Jane Campion e la necessità dei tagli...

Un serial killer, alcuni efferati omicidi, sesso e ancora sesso. Anzi. Sesso soprattutto. Jane Campion affronta il thriller per esorcizzare le (sue) fobie femminili. Ottenendo un risultato appena accettabile.

Jane Campion, è risaputo, cerca di mostrare nelle sue pellicole un interesse morboso per le pulsioni sessuali. Sostanzialmente, il motivo conduttore nell'opera della regista neozelandese è quello di scrutare con occhio clinico la femminilità nascosta o, peggio, repressa delle sue protagoniste, spesso indifese, ingenue e convenzionali "eroine" della quotidianità. Se in un film come Lezioni di piano il tutto funzionava abbastanza bene, in questa nuova fatica della Campion, invece, il fallimento è completo, e ciò a partire dal presupposto di fondo: il thriller. E già. Il film ha le pretese di essere un thriller a tutti gli effetti, con tanto di feroce serial killer, indagini a tutto spiano e relativa storia d'amore.

Ma è proprio sul fronte sentimentale che, nel caso di In the Cut, si gioca la carta della trasversalità, convogliando la storia, come spesso accade nelle pellicole di questa sopravvalutata cineasta (almeno per chi scrive), in un veemente affresco d'erotismo a tinte decisamente hard. Il film, purtroppo, è tutto qui. Ci si dimentica ben presto, infatti, che in città c'è uno spietato assassino di donne; ci si dimentica presto anche del fatto che Frannie (una Meg Ryan leziosa e spesso non credibile) potrebbe essere una delle prossime vittime del serial killer; e si vorrebbe dimenticare al più presto, invece, l'esasperante lentezza con cui la trama si snoda senza raggiungere, almeno di volta in volta, picchi d'intensità emotiva che concederebbero alla dilatazione dei tempi un significato superiore (come ha fatto, anche se in un contesto diverso, M. Night Shyamalan in un film bellissimo, e forse troppo sottovalutato, come Unbreakable - Il predestinato). Tutto quello che interessa a Jane Campion non è l'elemento narrativo che, difatti, viene lasciato sullo sfondo a vivere di vita propria e isolata. La macchina da presa è tutta protesa a scandagliare, in un perenne chiaroscuro, la sessualità negata di Frannie e le "acrobazie" erotiche che la protagonista, una volta "liberata" dalle sue inibizioni, compie con il detective incaricato ad indagare sul caso (un Mark Ruffalo a dir poco irritante). Restano ai margini della pellicola, invece, quelle che potevano essere le vere colonne portanti del film, ovvero Kevin Bacon e la sempre accattivante Jennifer Jason Leigh.

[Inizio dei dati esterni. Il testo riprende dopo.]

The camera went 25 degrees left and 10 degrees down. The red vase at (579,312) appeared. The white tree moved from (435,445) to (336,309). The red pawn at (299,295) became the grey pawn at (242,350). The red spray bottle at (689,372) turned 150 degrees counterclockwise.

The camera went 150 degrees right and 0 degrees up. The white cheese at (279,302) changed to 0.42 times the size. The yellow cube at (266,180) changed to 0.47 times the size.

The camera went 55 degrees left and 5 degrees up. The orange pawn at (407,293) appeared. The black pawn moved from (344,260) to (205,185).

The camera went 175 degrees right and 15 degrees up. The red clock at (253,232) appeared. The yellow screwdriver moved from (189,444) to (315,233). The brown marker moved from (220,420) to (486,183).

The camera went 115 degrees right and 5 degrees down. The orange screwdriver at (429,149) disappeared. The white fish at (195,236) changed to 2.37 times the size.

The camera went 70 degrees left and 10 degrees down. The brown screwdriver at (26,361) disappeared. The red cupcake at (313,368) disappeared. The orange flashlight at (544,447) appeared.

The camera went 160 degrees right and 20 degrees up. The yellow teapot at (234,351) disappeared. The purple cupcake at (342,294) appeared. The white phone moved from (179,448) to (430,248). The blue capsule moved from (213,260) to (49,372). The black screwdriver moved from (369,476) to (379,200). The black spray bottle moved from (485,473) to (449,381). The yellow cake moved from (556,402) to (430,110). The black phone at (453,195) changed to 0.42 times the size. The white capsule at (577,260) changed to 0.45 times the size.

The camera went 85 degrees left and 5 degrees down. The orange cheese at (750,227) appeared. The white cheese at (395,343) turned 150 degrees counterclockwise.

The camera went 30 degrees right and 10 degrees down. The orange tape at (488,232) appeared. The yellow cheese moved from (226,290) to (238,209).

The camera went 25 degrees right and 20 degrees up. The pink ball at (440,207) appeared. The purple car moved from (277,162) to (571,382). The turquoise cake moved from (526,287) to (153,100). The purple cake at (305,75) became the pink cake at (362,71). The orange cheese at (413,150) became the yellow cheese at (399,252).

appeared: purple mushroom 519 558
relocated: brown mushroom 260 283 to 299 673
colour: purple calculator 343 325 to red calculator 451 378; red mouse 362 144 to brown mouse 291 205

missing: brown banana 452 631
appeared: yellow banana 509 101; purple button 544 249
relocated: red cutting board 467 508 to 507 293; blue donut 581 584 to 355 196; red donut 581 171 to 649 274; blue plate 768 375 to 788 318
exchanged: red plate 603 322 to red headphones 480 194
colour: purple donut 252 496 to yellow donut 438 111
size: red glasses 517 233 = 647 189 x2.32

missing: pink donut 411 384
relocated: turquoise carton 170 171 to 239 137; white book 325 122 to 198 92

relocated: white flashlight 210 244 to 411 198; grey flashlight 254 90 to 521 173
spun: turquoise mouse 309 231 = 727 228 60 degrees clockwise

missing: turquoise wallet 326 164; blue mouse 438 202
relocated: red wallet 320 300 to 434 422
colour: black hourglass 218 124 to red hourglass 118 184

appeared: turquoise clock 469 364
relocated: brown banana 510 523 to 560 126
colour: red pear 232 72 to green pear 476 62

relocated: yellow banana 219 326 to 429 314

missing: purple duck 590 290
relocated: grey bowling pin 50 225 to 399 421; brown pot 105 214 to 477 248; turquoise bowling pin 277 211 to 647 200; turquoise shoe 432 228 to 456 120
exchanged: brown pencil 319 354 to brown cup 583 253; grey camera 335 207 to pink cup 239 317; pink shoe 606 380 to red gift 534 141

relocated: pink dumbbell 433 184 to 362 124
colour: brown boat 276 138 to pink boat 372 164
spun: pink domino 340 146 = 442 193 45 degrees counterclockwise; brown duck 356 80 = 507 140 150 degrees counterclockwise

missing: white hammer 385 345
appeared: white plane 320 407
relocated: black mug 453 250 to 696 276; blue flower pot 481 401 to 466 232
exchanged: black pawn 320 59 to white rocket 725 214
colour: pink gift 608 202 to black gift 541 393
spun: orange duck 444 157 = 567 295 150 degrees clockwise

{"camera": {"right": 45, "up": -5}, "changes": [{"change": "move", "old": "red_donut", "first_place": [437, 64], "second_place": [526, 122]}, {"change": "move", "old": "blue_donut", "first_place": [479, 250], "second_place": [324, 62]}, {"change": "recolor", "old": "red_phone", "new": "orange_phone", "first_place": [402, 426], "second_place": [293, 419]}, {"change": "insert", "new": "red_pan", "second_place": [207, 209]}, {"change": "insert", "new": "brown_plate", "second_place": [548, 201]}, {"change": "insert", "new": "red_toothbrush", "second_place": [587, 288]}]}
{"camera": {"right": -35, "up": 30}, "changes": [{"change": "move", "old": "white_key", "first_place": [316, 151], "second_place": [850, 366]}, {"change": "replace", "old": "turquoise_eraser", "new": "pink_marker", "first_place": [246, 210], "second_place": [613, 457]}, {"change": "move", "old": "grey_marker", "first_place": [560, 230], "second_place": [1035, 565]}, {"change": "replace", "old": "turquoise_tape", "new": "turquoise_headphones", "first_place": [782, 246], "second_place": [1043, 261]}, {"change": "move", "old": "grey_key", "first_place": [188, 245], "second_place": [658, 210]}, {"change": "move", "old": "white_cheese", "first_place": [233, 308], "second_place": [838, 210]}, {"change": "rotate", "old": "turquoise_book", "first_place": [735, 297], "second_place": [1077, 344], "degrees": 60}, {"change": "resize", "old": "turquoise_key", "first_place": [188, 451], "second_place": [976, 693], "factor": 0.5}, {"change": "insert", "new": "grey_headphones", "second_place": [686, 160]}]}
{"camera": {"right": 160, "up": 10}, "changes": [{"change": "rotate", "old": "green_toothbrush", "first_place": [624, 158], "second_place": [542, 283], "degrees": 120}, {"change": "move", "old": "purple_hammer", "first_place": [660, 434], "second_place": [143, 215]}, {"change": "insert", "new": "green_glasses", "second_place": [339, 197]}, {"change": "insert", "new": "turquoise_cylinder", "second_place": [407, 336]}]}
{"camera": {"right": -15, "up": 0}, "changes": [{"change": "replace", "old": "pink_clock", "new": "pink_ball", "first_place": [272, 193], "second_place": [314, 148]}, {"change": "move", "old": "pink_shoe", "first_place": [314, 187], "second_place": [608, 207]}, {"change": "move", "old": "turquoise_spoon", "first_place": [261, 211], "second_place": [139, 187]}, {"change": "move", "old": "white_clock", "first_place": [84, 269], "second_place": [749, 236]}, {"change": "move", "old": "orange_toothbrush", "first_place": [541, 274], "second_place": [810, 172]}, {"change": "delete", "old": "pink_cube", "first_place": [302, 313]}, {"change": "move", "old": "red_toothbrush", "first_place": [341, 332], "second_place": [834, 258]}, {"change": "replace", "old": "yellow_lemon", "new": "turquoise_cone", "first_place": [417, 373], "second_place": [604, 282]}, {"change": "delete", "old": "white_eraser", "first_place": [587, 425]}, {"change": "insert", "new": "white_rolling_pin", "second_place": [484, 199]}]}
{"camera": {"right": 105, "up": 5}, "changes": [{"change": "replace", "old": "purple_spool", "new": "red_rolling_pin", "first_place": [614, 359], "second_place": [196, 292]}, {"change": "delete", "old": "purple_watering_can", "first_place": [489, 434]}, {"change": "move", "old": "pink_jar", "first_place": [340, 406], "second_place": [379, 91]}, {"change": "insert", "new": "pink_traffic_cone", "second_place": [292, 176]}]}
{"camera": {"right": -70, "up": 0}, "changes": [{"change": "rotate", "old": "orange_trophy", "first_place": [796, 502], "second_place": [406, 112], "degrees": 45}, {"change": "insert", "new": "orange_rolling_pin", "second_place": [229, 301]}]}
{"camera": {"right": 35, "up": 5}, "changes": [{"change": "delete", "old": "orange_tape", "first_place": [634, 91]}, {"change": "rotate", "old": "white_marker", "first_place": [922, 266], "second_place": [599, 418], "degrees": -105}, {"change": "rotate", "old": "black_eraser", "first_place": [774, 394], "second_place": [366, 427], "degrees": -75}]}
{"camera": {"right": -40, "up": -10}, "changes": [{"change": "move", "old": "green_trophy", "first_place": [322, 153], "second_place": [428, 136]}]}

I tocchi di alta classe registica in ogni modo non mancano: penso all'intera sequenza iniziale, dove il ricordo di un fondamentale episodio accaduto ai genitori di Frannie assume, e in modo veramente "tagliente", toni di malinconica inquietudine (ma il peso di questo particolare momento rimane sostanzialmente un dato accessorio rispetto agli elementi principali del film); penso anche al perfetto ritratto dei bassifondi di New York, inquadrati in una penombra sporca, malata, maledetta, e dunque in modo assolutamente coerente con le caratteristiche del romanzo di Susanna Moore (Dentro) da cui è tratta la sceneggiatura del film. Ma penso, altresì, che sarebbero tante, troppe le parti della pellicola che occorrerebbe "tagliare", o anche solo revisionare, per darne un giudizio pienamente positivo.